> **DOCUMENT SECTION**:
+++++

The only possibly mitigating factor in the respondent's favor is the fact that he is apparently, and by his own admission, substance dependent. Any mitigating effect of this condition, however, is completely undermined by the total lack of evidence that the respondent has undertaken any steps to address it. In her Memorandum of Decision regarding the first three counts of this presentment, Judge Hodgson specifically stated that the court would look for evidence of substance abuse treatment when it came time to consider the discipline to be imposed. Not only has no such evidence been submitted, but, to the contrary, the respondent has admitted that he failed to appear for his final court hearing on March 25 because he was impaired due to substance abuse. None of the other potential mitigating factors suggested by the ABA is present in this case.
Aggravating factors include the fact that the respondent has been the subject of seven prior disciplinary actions, including a suspension from practice by this court. Moreover, the various offenses for which he has been previously disciplined, as well as those which are the subject of the present presentment, display a pattern of deceit toward fellow members of the bar and the court, and disregard for the welfare of his clients. His failure, without any explanation, to make restitution payments to the clients he has wronged is especially troubling. He indicates no insight into his failings. Indeed, after the hearing in this matter had concluded in his absence, his letter to the court seeking to reopen the proceedings only accuses the attorney who testified against him of being a liar. The present presentment includes multiple offenses, another aggravating factor. Additionally, the respondent has failed to comply with orders entered in prior disciplinary proceedings, and this fact is also an aggravating factor.
The respondent is unfit to practice law. His continuing to practice law under any circumstances presents grave dangers to the public and to the profession. The court appreciates the power that addiction to any substance can assert over the life of any individual, lay or professional, and that overcoming substance abuse and/or dependency may be one of the most difficult tasks any human being can undertake. Its sanction is not a punishment for failure to confront this problem, but rather an action undertaken as necessary to protect the public from the CT Page 4728 consequences of the respondent's inability to do so. It will therefore be the order of the court that the respondent be disbarred.
Unless otherwise specified, disbarment carries with it the opportunity to apply for reinstatement at some future date. See In Re Application of Morton J. Dimenstein, 36 Conn. Sup. 41 (1979). As deplorable as the respondent's conduct has been, the court cannot conclude that there are no circumstances under which the respondent might be able to present a compelling case for reinstatement at some time in the rather distant future. Reinstatement, of course, is not automatic and will be a privilege that the respondent will have to earn. Certainly, no application for reinstatement will be considered until after all previously ordered restitution requirements have been met, and until after the respondent has been able to satisfy the court that he has received and profited from "appropriate substance abuse evaluation, treatment, counseling and monitoring.
It is therefore the judgment of this court that the respondent, Edan F. Calabrese, be disbarred. Although it does not appear that the respondent is currently representing any clients, Attorney Joseph Rini is appointed to inventory the respondent's files and protect the interests of his clients, if any.

+++++

> **PROVIDED INFORMATION**:
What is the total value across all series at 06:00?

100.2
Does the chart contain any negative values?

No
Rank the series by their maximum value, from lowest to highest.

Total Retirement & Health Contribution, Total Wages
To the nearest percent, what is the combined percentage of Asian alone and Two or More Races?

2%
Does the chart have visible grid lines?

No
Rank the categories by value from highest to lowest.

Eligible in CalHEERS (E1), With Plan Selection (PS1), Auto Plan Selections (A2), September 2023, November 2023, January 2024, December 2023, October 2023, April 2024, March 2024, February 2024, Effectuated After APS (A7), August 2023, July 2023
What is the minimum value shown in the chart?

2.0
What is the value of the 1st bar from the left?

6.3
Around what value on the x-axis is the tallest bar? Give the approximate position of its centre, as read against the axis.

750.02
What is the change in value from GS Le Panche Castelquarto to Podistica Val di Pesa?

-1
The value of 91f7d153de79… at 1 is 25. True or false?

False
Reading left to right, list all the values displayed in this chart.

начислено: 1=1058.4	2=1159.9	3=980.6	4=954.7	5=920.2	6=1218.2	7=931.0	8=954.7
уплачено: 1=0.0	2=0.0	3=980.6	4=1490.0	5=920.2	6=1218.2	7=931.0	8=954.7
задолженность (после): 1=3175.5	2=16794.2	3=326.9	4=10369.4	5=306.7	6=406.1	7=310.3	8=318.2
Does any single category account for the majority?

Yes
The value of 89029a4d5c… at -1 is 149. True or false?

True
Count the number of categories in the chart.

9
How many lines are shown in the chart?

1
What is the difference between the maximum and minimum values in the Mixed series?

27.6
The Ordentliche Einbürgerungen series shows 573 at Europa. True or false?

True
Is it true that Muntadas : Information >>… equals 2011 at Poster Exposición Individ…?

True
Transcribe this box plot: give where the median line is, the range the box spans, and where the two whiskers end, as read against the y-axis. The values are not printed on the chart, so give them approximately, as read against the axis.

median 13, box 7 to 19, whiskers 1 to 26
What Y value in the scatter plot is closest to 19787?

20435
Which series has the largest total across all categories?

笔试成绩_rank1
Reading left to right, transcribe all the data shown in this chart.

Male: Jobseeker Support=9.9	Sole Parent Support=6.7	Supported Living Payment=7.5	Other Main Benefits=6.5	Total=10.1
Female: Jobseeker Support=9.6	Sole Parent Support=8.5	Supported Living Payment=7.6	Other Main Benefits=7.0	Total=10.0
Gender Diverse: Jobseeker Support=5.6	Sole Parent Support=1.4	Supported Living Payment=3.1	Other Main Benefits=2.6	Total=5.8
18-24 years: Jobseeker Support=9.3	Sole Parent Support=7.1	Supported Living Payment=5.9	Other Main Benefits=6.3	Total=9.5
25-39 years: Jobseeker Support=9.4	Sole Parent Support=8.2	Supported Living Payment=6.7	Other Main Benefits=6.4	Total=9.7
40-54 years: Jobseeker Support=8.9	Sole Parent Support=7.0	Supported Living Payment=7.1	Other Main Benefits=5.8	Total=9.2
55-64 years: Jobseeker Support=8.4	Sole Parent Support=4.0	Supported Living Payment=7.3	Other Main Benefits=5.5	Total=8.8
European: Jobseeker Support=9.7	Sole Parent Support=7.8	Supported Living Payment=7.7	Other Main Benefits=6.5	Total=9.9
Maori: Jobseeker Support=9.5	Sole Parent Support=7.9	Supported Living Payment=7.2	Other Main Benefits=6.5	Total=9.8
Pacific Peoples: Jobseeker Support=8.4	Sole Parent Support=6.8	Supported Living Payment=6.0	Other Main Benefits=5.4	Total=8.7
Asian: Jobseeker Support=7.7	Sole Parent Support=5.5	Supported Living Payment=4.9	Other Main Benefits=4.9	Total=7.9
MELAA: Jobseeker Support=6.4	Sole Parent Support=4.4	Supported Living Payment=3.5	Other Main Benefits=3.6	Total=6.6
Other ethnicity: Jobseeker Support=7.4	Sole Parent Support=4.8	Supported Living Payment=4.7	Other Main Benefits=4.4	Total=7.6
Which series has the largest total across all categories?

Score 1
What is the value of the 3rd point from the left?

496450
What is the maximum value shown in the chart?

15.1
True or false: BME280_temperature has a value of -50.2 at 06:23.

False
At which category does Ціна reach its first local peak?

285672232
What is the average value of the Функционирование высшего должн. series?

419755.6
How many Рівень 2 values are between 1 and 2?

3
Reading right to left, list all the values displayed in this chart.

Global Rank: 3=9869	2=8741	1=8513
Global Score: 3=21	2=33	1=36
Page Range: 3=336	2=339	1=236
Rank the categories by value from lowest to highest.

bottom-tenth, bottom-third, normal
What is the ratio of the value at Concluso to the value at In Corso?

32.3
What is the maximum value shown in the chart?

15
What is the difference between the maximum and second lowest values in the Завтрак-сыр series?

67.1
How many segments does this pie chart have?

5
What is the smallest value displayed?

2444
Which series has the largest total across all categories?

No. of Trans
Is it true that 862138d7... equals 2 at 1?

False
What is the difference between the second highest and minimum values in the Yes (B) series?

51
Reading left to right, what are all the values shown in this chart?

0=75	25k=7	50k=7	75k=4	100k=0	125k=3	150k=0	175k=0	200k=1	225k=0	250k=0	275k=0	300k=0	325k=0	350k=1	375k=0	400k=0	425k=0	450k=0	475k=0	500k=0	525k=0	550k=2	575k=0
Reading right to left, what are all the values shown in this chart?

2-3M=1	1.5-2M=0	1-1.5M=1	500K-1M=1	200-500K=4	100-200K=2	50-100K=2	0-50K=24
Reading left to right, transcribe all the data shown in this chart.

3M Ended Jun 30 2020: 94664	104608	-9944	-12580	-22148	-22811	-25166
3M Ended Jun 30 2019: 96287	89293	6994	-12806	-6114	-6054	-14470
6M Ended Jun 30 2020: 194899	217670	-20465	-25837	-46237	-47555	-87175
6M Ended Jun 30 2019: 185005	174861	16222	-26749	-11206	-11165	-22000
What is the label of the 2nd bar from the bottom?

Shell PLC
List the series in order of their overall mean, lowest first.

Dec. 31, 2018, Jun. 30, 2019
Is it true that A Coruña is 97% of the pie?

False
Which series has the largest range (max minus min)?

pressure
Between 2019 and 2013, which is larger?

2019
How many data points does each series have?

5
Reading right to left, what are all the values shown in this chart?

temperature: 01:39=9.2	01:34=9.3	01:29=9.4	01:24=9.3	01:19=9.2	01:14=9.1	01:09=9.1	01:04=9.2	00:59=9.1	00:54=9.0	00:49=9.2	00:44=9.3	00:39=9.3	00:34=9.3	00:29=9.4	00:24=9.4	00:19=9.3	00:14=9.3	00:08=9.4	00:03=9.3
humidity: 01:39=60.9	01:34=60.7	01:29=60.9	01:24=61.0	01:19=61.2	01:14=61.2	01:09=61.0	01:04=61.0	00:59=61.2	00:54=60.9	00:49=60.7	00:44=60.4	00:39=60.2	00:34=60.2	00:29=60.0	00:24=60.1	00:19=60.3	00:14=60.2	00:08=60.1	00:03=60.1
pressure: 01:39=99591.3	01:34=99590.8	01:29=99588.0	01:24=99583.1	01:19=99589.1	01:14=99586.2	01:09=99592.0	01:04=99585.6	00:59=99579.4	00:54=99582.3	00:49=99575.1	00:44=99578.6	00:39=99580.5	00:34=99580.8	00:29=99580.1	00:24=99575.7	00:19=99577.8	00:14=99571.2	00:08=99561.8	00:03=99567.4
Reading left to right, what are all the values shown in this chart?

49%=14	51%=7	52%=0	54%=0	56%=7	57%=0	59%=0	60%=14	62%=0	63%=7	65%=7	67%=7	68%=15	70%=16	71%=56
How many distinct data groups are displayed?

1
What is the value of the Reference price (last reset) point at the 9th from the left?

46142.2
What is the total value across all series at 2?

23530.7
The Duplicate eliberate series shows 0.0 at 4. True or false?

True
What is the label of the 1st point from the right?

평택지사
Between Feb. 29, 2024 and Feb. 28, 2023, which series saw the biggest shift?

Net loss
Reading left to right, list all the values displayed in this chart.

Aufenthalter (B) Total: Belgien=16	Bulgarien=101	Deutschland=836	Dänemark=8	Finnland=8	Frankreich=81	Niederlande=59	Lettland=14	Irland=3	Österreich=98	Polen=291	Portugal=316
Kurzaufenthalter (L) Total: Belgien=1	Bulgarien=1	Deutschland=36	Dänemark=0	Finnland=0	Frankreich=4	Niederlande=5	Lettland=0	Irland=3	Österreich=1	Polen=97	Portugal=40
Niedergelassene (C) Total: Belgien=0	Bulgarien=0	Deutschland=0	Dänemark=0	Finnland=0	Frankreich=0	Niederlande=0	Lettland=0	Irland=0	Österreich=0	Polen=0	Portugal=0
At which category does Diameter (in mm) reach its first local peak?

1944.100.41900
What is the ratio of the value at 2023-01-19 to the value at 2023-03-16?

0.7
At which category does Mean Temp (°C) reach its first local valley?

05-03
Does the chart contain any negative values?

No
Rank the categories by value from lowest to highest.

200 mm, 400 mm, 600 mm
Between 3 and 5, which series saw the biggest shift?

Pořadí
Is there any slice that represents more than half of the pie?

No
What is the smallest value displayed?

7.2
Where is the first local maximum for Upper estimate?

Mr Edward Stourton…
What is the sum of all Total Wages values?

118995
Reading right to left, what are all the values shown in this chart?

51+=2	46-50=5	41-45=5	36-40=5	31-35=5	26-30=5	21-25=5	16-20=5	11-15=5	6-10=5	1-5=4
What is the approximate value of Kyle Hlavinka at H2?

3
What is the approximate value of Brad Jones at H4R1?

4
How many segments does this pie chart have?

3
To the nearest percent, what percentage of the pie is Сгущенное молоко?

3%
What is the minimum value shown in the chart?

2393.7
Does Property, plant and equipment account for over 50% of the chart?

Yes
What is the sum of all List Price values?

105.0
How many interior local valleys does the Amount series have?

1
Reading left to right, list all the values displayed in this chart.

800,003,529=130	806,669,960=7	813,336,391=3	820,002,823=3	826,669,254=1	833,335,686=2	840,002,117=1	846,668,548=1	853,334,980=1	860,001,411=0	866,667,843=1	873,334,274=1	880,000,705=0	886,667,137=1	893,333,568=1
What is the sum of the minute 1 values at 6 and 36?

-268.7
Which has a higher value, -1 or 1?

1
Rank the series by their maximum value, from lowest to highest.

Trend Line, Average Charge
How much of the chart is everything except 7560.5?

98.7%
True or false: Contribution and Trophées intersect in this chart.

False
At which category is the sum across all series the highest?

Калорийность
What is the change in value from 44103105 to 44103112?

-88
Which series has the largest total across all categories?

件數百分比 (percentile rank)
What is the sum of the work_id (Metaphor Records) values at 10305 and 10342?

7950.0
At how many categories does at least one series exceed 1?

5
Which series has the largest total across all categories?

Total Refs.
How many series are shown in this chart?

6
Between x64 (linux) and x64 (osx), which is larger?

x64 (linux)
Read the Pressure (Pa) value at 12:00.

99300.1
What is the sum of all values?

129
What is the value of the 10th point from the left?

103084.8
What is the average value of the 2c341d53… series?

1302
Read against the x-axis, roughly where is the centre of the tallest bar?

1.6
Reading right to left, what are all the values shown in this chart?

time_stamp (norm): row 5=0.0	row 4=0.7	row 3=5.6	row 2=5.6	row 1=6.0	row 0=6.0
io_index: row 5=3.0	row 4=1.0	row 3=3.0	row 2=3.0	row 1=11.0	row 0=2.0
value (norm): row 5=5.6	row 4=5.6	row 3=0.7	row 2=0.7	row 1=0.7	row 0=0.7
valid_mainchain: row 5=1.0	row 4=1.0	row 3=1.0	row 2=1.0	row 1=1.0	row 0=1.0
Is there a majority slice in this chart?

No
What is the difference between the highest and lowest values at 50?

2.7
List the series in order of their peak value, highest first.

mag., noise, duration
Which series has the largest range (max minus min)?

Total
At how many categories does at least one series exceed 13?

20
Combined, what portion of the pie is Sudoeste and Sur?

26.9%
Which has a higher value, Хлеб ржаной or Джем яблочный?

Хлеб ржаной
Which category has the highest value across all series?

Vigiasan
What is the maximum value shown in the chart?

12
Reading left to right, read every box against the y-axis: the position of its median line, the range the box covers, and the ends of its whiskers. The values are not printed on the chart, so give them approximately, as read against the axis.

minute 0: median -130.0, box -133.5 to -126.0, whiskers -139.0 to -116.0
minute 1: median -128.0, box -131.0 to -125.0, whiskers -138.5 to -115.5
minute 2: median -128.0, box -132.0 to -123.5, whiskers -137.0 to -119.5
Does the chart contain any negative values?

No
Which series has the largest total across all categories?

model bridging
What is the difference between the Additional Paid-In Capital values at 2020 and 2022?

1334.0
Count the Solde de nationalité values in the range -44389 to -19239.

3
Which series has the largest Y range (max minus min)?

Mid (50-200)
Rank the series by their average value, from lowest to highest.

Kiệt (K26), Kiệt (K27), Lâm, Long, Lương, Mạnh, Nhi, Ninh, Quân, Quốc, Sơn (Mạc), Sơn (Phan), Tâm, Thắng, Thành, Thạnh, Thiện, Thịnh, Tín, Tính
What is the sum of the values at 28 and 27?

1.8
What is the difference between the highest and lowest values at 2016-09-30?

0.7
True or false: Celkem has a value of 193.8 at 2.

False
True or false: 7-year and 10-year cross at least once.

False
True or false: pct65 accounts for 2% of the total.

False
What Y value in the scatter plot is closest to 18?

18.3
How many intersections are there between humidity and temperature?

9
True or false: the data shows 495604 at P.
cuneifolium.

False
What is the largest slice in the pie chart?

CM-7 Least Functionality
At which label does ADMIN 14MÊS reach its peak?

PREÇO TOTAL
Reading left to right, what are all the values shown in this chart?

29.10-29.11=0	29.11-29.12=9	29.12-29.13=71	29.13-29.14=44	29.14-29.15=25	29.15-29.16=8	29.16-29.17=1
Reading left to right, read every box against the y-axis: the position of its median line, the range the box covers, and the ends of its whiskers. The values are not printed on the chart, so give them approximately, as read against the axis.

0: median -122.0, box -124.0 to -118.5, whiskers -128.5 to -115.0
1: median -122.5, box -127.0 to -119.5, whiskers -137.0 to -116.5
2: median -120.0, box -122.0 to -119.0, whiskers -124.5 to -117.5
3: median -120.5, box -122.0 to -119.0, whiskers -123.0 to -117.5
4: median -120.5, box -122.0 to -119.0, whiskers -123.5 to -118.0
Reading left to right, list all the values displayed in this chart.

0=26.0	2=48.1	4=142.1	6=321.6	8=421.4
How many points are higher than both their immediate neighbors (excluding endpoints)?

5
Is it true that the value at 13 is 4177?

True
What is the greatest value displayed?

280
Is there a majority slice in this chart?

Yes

+++++

> **EXERCISE INSTRUCTIONS**:
From the disbarment ruling, copy out word for word the passage starting with "It is therefore" and going on through "clients, if any.".

> **SOLUTION**:
It is therefore the judgment of this court that the respondent, Edan F. Calabrese, be disbarred. Although it does not appear that the respondent is currently representing any clients, Attorney Joseph Rini is appointed to inventory the respondent's files and protect the interests of his clients, if any.